Answering these questions honestly can go a long way toward making meetings meaningful for participants and valuable to the organization.


When it comes to processes, there are additional questions to consider. A few key questions include:

  • Is a documented process in place for performing all the key recurring commercial processes?
  • Are the “owners” of these processes clear and undisputed?
  • Is the timeline for execution of these processes documented, communicated and adhered to by all participants?
  • Is the quality of these processes appropriate to their importance in the organization? In other words, are sufficient resources and decision-making authority available to the business areas with the most leverage to influence revenue and profit performance?
  • Is a constructive process in place for disagreements to be resolved, in which the legitimate concerns of affected business areas can articulate the impact of other departments’ decisions? Is a fact-based process for decision-making in place, or does the organization rely on the position power of a few individuals to resolve disputes according to their preferences and experience? Clearly, there are times when a need for immediate action requires senior leaders to make decisions based on their experience, but optimal processes should allow for the expertise of the entire organization to provide informed decision-making.
  • Are processes in place for addressing both forward-looking performance indicators such as advance bookings, Marketing Information Data Tapes (MIDT) share and competitor capacity, as well as ex-post indicators including profit-and-loss statements (P&Ls) and year-over-year trends?
  • Are the processes for planning sufficient to provide meaningful measures of actual results versus plan throughout the year? Is plan data available at the same level of detail by which ongoing management is performed, and around which accountability is designed?
Tools And Data

The final leg of the commercial-effectiveness tripod to consider is the adequacy and utilization of tools and data throughout the organization.

The fundamental question here is whether a tool is present that performs the support of critical commercial-planning functions. The question of whether that tool is optimal is really a secondary consideration because organizations of different sizes and competitive contexts do not all require the same level of sophistication in their planning.

Nonetheless, many commercial-planning functions (fleet, network and schedule planning, inventory management, pricing, sales planning) require tool support to handle tasks that are too time consuming to be performed manually.

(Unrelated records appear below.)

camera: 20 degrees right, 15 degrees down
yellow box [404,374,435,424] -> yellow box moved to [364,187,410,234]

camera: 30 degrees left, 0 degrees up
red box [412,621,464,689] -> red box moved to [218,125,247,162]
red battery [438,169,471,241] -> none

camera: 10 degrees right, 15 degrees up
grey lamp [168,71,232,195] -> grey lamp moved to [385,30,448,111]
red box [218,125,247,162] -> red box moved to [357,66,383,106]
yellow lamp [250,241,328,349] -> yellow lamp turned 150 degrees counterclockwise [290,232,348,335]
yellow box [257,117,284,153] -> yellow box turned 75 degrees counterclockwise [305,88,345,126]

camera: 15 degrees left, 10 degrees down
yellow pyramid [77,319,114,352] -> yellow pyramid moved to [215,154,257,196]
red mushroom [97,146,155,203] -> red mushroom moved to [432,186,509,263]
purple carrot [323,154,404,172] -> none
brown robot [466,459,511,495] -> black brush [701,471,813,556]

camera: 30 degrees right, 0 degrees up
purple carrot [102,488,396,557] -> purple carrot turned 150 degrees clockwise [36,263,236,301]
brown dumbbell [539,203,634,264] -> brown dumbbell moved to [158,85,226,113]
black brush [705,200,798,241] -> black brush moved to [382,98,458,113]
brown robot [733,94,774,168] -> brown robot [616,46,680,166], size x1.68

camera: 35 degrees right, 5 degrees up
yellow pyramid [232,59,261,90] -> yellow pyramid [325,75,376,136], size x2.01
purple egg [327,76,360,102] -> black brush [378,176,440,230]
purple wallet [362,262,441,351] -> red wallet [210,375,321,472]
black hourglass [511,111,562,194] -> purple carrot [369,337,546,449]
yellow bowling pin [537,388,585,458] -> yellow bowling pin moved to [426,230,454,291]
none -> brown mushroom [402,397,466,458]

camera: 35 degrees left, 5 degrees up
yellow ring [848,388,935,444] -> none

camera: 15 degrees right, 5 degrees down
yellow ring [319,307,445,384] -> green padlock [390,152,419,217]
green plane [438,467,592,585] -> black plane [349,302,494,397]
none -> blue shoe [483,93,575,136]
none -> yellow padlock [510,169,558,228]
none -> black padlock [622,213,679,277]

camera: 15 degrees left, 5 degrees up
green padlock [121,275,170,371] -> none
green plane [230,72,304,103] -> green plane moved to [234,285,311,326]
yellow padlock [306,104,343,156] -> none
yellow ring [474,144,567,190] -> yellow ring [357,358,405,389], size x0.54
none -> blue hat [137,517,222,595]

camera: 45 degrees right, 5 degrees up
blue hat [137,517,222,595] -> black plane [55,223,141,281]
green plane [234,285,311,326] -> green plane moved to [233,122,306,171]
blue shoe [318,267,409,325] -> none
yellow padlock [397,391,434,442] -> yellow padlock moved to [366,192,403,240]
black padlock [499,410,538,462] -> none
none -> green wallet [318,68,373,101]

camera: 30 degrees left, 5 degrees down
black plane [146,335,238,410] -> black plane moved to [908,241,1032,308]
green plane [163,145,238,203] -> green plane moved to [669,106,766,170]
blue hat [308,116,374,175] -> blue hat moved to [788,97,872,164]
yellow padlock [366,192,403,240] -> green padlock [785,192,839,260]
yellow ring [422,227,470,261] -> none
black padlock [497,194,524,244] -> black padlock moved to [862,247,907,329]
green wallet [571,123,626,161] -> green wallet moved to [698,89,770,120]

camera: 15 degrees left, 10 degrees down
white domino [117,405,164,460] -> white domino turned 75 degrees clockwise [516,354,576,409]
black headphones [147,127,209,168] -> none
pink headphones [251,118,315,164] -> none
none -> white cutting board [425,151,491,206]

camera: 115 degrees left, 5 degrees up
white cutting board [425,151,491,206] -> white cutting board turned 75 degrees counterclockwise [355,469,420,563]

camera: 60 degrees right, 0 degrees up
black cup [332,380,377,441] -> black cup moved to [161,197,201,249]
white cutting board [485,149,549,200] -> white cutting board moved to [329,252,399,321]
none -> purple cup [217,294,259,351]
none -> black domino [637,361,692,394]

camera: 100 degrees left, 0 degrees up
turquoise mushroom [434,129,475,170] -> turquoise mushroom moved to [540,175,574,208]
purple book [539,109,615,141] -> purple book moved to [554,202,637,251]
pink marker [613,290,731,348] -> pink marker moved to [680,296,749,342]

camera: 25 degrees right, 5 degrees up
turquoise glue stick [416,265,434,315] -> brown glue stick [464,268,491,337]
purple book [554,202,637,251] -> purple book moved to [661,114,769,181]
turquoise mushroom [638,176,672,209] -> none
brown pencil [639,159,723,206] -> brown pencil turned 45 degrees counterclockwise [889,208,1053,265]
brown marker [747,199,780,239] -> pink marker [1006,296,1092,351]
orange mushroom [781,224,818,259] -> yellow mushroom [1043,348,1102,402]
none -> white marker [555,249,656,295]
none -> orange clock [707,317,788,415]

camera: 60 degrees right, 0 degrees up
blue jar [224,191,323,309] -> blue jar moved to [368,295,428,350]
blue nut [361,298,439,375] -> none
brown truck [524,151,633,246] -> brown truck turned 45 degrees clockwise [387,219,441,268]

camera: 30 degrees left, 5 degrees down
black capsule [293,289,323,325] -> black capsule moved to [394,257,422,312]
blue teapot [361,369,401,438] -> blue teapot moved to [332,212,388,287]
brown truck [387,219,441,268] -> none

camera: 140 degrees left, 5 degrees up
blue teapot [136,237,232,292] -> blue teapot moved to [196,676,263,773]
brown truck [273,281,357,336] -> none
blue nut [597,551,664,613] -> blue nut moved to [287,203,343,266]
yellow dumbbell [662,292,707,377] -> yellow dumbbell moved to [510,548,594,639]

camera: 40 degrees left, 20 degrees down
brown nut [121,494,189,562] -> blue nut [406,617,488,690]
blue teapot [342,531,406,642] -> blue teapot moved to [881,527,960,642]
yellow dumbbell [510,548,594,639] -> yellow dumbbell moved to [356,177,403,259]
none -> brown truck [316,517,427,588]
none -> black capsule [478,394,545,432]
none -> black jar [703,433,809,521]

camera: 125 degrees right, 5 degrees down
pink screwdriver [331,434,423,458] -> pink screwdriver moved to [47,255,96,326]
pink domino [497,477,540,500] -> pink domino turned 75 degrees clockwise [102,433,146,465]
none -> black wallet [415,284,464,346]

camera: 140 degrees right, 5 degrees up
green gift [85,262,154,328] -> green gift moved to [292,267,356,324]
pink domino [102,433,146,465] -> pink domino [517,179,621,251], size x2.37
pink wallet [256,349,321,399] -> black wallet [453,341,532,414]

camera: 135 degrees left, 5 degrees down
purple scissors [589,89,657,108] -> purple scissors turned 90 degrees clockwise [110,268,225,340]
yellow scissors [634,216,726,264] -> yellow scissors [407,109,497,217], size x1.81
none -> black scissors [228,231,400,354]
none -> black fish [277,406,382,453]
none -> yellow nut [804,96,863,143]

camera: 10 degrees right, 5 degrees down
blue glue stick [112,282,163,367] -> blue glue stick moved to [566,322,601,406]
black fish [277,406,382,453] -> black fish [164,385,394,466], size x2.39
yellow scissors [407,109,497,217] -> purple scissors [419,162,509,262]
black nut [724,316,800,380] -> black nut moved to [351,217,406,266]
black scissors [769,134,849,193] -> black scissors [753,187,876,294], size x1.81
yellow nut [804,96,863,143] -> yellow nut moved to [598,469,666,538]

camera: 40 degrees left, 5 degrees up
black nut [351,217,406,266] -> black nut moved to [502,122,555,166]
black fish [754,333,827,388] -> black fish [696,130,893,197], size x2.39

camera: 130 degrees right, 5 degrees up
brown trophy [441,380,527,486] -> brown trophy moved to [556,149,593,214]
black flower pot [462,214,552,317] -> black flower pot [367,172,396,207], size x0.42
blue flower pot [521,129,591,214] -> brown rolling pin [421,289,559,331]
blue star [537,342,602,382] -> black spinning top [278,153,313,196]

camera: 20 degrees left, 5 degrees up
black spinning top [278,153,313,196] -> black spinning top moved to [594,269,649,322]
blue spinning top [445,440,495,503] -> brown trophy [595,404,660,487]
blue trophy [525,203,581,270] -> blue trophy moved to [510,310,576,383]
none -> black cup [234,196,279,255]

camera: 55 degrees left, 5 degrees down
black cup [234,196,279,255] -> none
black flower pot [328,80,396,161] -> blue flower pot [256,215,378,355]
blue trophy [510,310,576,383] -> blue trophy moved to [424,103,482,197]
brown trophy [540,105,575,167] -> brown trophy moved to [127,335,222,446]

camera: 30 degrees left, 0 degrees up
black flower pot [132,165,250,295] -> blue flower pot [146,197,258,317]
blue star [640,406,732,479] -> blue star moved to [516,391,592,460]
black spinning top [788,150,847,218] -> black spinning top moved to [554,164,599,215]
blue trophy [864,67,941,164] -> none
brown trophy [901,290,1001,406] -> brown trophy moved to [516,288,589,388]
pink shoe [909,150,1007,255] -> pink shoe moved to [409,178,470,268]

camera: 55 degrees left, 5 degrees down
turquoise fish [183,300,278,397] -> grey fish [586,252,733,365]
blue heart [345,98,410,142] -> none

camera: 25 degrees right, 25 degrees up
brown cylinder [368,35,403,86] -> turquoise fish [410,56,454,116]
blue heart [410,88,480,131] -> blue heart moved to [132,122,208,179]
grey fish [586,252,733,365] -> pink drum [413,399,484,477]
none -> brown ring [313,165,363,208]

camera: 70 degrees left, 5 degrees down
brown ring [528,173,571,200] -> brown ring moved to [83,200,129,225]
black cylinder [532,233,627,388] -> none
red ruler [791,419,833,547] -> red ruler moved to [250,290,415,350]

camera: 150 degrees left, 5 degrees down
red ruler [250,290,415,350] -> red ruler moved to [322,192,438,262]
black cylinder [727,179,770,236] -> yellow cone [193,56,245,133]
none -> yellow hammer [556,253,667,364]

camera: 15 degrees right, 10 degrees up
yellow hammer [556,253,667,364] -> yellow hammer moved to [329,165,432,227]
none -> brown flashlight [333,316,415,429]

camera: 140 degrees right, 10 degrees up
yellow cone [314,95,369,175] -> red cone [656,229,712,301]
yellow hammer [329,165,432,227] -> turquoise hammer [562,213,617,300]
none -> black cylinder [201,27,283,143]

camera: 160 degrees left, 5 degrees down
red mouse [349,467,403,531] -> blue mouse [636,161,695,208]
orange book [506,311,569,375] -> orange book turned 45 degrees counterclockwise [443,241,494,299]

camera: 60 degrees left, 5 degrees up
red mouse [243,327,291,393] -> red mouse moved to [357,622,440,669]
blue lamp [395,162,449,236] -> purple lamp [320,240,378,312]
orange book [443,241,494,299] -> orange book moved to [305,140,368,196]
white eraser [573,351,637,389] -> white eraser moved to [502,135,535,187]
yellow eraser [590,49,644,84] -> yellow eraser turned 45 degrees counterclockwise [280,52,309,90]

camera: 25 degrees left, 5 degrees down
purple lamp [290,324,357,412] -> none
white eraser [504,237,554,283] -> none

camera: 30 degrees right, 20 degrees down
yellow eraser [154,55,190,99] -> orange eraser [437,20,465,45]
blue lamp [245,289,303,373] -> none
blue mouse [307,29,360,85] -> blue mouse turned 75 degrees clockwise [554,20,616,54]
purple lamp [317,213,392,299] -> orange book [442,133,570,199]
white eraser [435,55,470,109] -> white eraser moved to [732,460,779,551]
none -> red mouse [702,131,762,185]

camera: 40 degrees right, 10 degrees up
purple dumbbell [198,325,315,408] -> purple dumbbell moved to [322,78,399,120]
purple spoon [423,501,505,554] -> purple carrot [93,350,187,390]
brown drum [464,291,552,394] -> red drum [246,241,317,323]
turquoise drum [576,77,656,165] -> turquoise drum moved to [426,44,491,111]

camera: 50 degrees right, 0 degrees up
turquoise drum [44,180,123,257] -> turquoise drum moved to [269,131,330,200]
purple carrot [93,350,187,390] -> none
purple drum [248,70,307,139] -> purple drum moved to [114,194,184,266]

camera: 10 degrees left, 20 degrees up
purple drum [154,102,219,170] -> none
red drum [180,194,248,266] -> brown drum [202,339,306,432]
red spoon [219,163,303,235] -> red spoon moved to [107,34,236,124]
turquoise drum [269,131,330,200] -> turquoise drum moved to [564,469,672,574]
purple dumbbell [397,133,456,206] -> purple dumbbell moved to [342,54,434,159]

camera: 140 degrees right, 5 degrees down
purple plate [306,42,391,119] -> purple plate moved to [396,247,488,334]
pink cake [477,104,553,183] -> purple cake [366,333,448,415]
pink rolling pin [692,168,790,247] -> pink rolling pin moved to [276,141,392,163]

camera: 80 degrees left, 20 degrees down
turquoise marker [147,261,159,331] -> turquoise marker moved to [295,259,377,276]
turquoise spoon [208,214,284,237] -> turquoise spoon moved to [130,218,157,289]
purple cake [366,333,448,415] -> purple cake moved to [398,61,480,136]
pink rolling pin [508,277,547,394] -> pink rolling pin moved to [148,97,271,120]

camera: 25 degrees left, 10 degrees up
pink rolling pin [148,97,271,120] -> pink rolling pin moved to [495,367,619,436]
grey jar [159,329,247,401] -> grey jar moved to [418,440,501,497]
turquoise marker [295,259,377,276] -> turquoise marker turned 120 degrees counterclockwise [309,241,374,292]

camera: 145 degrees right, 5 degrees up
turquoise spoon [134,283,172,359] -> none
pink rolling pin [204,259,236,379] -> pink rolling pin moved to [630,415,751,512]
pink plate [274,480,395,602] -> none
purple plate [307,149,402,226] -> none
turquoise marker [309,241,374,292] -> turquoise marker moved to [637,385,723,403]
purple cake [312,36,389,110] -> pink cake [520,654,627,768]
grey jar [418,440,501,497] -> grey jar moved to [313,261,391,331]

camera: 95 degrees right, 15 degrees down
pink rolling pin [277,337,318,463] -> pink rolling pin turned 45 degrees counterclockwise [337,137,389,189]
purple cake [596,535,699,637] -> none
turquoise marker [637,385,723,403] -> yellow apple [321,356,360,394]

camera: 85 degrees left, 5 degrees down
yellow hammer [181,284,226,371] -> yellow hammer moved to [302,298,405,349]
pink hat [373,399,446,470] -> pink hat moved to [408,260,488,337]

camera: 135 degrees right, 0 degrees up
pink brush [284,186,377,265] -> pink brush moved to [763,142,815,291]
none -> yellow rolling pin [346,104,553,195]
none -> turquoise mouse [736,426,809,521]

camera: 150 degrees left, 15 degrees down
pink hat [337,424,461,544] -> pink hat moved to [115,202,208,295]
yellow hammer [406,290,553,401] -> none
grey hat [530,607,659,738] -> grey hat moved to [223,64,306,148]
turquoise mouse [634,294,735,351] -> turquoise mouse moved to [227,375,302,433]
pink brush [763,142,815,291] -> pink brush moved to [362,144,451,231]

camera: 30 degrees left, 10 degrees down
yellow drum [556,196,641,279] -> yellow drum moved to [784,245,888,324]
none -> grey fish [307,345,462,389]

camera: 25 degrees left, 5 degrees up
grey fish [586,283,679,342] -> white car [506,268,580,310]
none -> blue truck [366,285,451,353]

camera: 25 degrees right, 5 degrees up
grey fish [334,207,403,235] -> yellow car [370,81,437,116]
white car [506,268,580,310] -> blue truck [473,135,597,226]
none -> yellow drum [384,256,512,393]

With respect to data, a commercially effective organization must ensure, at a minimum, that its internally generated data are sufficiently accurate for decision-making and, for the majority of airlines, must be supplemented with external data that allow for more accurate planning and analysis, including market size and growth for network, inventory and sales planning, as well as market-share performance measurement.

Unfortunately, the presence of a tool or dataset does not always indicate that it is being used to its full capability in an organization. Commercial effectiveness must therefore also assess whether existing tools and data are being used to their full capabilities.

Finally, as an airline grows in size and sophistication, the question of whether investment in more sophisticated tools or data is justified should be periodically evaluated.

A Complete Organization

Realizing optimal value from the tenets of commercial effectiveness requires a hierarchical commitment to thorough, meaningful data and management that wants truthful answers.

Nothing less will suffice.

Commercial effectiveness isn’t an exercise, it is the difference between accepting the status quo and acting in the marketplace to realize the full value of an airline’s commercial resources.